Over 100 people in south China's Guangxi Zhuang Autonomous
Region who had been in contact with a girl diagnosed with H5N1
avian influenza have been released from medical observation, the
local health department reported on Wednesday.
Tan Mingjie, deputy head of Guangxi's Department of Health, told
Xinhua News Agency that a series of measures have been taken to
prevent further human infections.
The 10-year-old girl surnamed Tang, from Baiyangping Village of
Liangshui Township in Ziyuan County, fell ill with fever and
pneumonia on November 23.
The Ministry of Health confirmed on Tuesday that she had been
diagnosed by the Chinese Center for Disease Control and
Prevention (China
CDC). She is now undergoing close treatment and is making a
quick recovery.
WHO spokesperson Roy Wadia told China Daily
that the girl had reportedly had contact with domestic
poultry one to two weeks before she fell ill, but that the details
were sketchy.
Wadia said the WHO does not know where the poultry was, whether
any birds were ill, or exactly how she contracted the virus.

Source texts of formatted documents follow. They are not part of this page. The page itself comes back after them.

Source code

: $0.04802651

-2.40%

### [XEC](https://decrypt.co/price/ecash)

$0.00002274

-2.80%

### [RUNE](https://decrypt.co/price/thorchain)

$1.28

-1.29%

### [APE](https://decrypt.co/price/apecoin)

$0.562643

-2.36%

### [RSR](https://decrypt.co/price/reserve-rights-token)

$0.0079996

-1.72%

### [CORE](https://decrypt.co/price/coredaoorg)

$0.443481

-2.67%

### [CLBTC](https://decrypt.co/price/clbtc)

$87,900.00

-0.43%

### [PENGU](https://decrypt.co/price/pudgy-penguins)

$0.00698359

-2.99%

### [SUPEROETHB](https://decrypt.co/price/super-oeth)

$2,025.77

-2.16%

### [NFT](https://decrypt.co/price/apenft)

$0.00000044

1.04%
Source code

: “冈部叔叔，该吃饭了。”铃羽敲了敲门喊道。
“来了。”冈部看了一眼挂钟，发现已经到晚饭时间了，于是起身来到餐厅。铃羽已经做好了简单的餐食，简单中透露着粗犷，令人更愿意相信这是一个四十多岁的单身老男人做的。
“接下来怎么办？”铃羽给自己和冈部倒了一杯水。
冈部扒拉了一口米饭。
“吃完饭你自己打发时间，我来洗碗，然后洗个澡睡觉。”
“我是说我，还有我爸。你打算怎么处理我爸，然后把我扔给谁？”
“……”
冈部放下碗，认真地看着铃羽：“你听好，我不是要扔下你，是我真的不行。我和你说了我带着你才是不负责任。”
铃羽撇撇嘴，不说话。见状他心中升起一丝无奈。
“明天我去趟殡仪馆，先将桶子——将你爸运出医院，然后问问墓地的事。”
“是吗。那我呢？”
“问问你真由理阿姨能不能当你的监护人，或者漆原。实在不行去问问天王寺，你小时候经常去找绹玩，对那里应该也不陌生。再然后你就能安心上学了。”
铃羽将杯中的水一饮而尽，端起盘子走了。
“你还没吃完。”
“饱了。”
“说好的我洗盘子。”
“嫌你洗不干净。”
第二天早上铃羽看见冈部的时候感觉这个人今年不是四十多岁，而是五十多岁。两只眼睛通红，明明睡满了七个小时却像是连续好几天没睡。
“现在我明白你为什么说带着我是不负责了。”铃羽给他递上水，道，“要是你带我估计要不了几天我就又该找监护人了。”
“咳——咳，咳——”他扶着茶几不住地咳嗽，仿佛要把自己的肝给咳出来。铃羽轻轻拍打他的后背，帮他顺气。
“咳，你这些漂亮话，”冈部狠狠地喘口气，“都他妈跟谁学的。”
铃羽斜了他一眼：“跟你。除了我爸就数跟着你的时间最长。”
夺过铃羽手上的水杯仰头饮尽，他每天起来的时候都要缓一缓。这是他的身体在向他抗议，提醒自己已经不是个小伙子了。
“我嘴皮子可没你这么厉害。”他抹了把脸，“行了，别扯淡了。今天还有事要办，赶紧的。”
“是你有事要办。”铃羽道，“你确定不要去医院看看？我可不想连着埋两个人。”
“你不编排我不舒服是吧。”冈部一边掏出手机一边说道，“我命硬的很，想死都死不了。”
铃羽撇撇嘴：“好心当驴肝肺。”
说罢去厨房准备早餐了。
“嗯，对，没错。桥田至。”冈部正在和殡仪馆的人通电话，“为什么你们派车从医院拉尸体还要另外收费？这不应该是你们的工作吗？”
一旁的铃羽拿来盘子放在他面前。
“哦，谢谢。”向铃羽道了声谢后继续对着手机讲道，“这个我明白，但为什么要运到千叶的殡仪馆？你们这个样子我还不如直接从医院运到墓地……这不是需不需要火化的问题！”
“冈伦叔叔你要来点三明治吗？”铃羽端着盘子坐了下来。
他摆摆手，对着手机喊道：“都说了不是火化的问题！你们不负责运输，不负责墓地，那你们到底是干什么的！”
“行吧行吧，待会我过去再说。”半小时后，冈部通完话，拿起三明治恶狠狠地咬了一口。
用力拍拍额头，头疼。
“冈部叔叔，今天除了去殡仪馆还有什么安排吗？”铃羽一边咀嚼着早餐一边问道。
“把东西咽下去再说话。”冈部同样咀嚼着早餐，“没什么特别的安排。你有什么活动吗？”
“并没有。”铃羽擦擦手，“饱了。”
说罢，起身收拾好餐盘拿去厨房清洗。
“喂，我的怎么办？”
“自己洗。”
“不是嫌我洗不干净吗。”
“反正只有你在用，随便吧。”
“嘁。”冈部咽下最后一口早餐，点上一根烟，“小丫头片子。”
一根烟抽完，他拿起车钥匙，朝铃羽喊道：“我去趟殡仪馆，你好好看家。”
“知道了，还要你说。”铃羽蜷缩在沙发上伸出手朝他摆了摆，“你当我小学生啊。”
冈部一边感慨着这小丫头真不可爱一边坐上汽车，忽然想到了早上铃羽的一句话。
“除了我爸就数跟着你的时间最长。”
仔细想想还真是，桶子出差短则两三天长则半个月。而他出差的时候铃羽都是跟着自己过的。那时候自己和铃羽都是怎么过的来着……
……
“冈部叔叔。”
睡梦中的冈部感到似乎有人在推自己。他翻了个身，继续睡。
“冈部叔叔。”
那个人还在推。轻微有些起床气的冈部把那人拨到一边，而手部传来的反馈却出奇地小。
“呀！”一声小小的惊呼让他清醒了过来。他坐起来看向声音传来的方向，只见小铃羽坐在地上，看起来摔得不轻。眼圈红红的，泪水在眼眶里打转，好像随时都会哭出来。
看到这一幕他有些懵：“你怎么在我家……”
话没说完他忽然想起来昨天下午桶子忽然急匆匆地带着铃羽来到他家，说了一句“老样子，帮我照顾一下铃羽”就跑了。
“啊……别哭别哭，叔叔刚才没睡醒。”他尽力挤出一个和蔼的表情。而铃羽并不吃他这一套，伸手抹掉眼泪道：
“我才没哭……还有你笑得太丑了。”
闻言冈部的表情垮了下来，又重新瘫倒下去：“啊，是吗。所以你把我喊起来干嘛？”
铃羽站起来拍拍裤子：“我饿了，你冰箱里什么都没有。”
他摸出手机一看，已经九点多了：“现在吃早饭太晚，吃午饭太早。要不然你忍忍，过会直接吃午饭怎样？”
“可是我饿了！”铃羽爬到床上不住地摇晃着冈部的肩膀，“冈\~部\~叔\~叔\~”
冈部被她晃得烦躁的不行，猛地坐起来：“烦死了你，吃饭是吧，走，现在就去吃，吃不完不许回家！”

Local experts, as well as those sent by the ministry, are
investigating potential sources of exposure.
There have been no reports of bird flu outbreaks among poultry
in Guangxi this year, though the region was the first to report
infections last year on January 27, 2004.

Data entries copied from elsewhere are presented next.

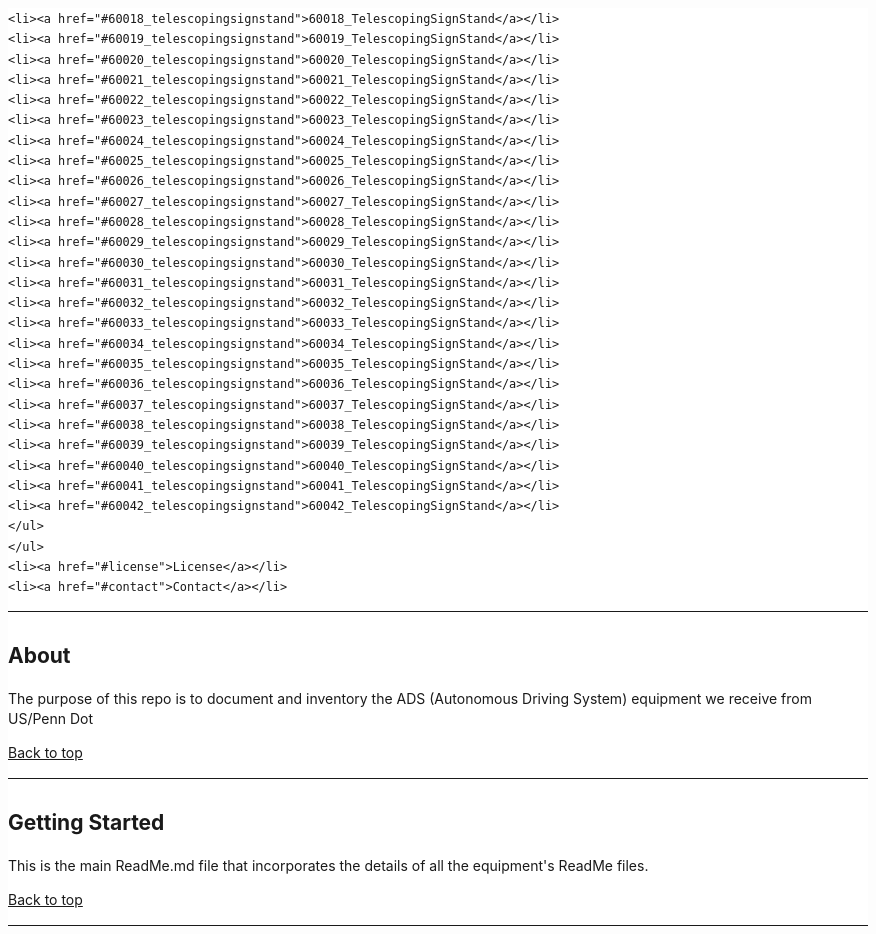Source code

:     <li><a href="#60018_telescopingsignstand">60018_TelescopingSignStand</a></li>
    <li><a href="#60019_telescopingsignstand">60019_TelescopingSignStand</a></li>
    <li><a href="#60020_telescopingsignstand">60020_TelescopingSignStand</a></li>
    <li><a href="#60021_telescopingsignstand">60021_TelescopingSignStand</a></li>
    <li><a href="#60022_telescopingsignstand">60022_TelescopingSignStand</a></li>
    <li><a href="#60023_telescopingsignstand">60023_TelescopingSignStand</a></li>
    <li><a href="#60024_telescopingsignstand">60024_TelescopingSignStand</a></li>
    <li><a href="#60025_telescopingsignstand">60025_TelescopingSignStand</a></li>
    <li><a href="#60026_telescopingsignstand">60026_TelescopingSignStand</a></li>
    <li><a href="#60027_telescopingsignstand">60027_TelescopingSignStand</a></li>
    <li><a href="#60028_telescopingsignstand">60028_TelescopingSignStand</a></li>
    <li><a href="#60029_telescopingsignstand">60029_TelescopingSignStand</a></li>
    <li><a href="#60030_telescopingsignstand">60030_TelescopingSignStand</a></li>
    <li><a href="#60031_telescopingsignstand">60031_TelescopingSignStand</a></li>
    <li><a href="#60032_telescopingsignstand">60032_TelescopingSignStand</a></li>
    <li><a href="#60033_telescopingsignstand">60033_TelescopingSignStand</a></li>
    <li><a href="#60034_telescopingsignstand">60034_TelescopingSignStand</a></li>
    <li><a href="#60035_telescopingsignstand">60035_TelescopingSignStand</a></li>
    <li><a href="#60036_telescopingsignstand">60036_TelescopingSignStand</a></li>
    <li><a href="#60037_telescopingsignstand">60037_TelescopingSignStand</a></li>
    <li><a href="#60038_telescopingsignstand">60038_TelescopingSignStand</a></li>
    <li><a href="#60039_telescopingsignstand">60039_TelescopingSignStand</a></li>
    <li><a href="#60040_telescopingsignstand">60040_TelescopingSignStand</a></li>
    <li><a href="#60041_telescopingsignstand">60041_TelescopingSignStand</a></li>
    <li><a href="#60042_telescopingsignstand">60042_TelescopingSignStand</a></li>
    </ul>
    </ul>
    <li><a href="#license">License</a></li>
    <li><a href="#contact">Contact</a></li>
  </ol>
</details>

***


## About 



The purpose of this repo is to document and inventory the ADS (Autonomous Driving System) equipment we receive from US/Penn Dot

<a href="#hardware_workzones_pennsylvaniaadsequipmentinventory">Back to top</a>

***


## Getting Started

This is the main ReadMe.md file that incorporates the details of all the equipment's ReadMe files. 

<a href="#hardware_workzones_pennsylvaniaadsequipmentinventory">Back to top</a>

***
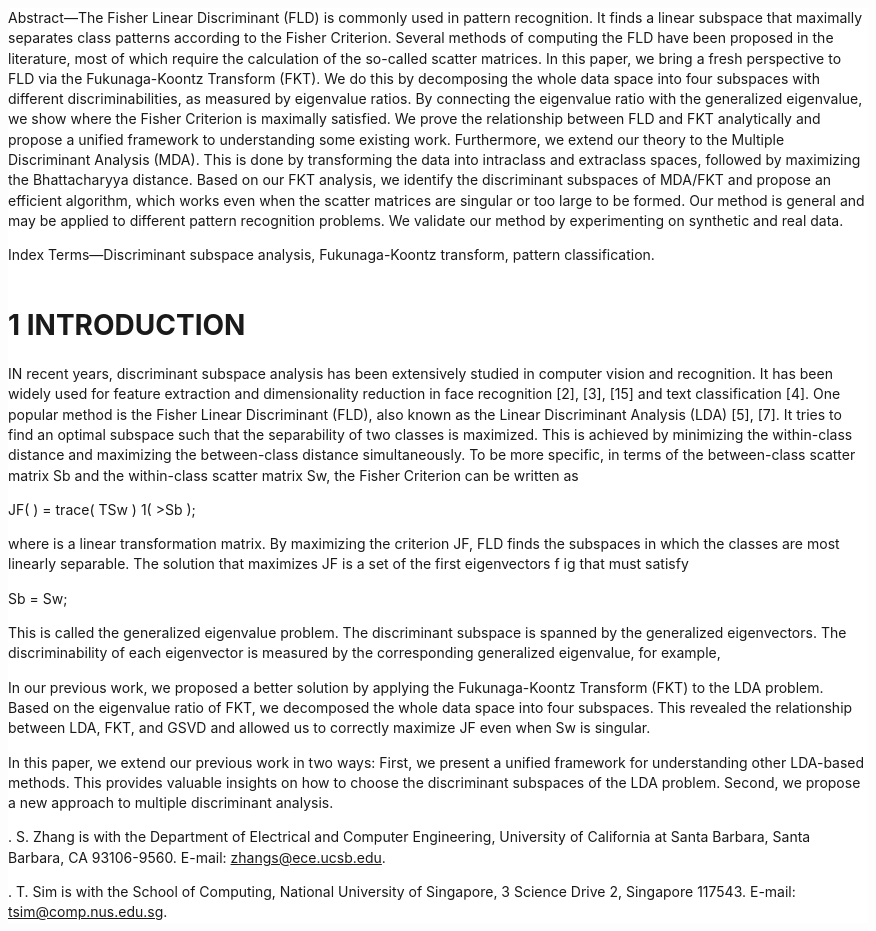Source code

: Abstract—The Fisher Linear Discriminant (FLD) is commonly used in pattern recognition. It finds a linear subspace that maximally separates class patterns according to the Fisher Criterion. Several methods of computing the FLD have been proposed in the literature, most of which require the calculation of the so-called scatter matrices. In this paper, we bring a fresh perspective to FLD via the Fukunaga-Koontz Transform (FKT). We do this by decomposing the whole data space into four subspaces with different discriminabilities, as measured by eigenvalue ratios. By connecting the eigenvalue ratio with the generalized eigenvalue, we show where the Fisher Criterion is maximally satisfied. We prove the relationship between FLD and FKT analytically and propose a unified framework to understanding some existing work. Furthermore, we extend our theory to the Multiple Discriminant Analysis (MDA). This is done by transforming the data into intraclass and extraclass spaces, followed by maximizing the Bhattacharyya distance. Based on our FKT analysis, we identify the discriminant subspaces of MDA/FKT and propose an efficient algorithm, which works even when the scatter matrices are singular or too large to be formed. Our method is general and may be applied to different pattern recognition problems. We validate our method by experimenting on synthetic and real data.

Index Terms—Discriminant subspace analysis, Fukunaga-Koontz transform, pattern classification.

# 1 INTRODUCTION

IN recent years, discriminant subspace analysis has been extensively studied in computer vision and recognition. It has been widely used for feature extraction and dimensionality reduction in face recognition [2], [3], [15] and text classification [4]. One popular method is the Fisher Linear Discriminant (FLD), also known as the Linear Discriminant Analysis (LDA) [5], [7]. It tries to find an optimal subspace such that the separability of two classes is maximized. This is achieved by minimizing the within-class distance and maximizing the between-class distance simultaneously. To be more specific, in terms of the between-class scatter matrix Sb and the within-class scatter matrix Sw, the Fisher Criterion can be written as

JF( ) = trace( TSw ) 1( >Sb );

where  is a linear transformation matrix. By maximizing the criterion JF, FLD finds the subspaces in which the classes are most linearly separable. The solution that maximizes JF is a set of the first eigenvectors f ig that must satisfy

Sb = Sw;

This is called the generalized eigenvalue problem. The discriminant subspace is spanned by the generalized eigenvectors. The discriminability of each eigenvector is measured by the corresponding generalized eigenvalue, for example,

In our previous work, we proposed a better solution by applying the Fukunaga-Koontz Transform (FKT) to the LDA problem. Based on the eigenvalue ratio of FKT, we decomposed the whole data space into four subspaces. This revealed the relationship between LDA, FKT, and GSVD and allowed us to correctly maximize JF even when Sw is singular.

In this paper, we extend our previous work in two ways: First, we present a unified framework for understanding other LDA-based methods. This provides valuable insights on how to choose the discriminant subspaces of the LDA problem. Second, we propose a new approach to multiple discriminant analysis.

. S. Zhang is with the Department of Electrical and Computer Engineering, University of California at Santa Barbara, Santa Barbara, CA 93106-9560. E-mail: zhangs@ece.ucsb.edu.

. T. Sim is with the School of Computing, National University of Singapore, 3 Science Drive 2, Singapore 117543. E-mail: tsim@comp.nus.edu.sg.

But Ziyuan County neighbors Hunan Province, which has reported
both human cases and bird outbreaks this year.
Wadia said it is difficult to trace isolated outbreaks on small
farms and stressed that there was no evidence that the virus had
acquired the ability to jump effectively or efficiently from human
to human.
Also yesterday, Hubei Province's headquarters for the prevention
and control of highly pathogenic bird flu said the quarantine of
Xiaonan District of Xiaogan City, where an outbreak was confirmed
by the Ministry of Agriculture on November 17, has been lifted,
according to Xinhua.
China has reported 30 outbreaks among birds this year in 11
provinces and autonomous regions and reported four confirmed human
infections, as well as a likely but unverifiable one.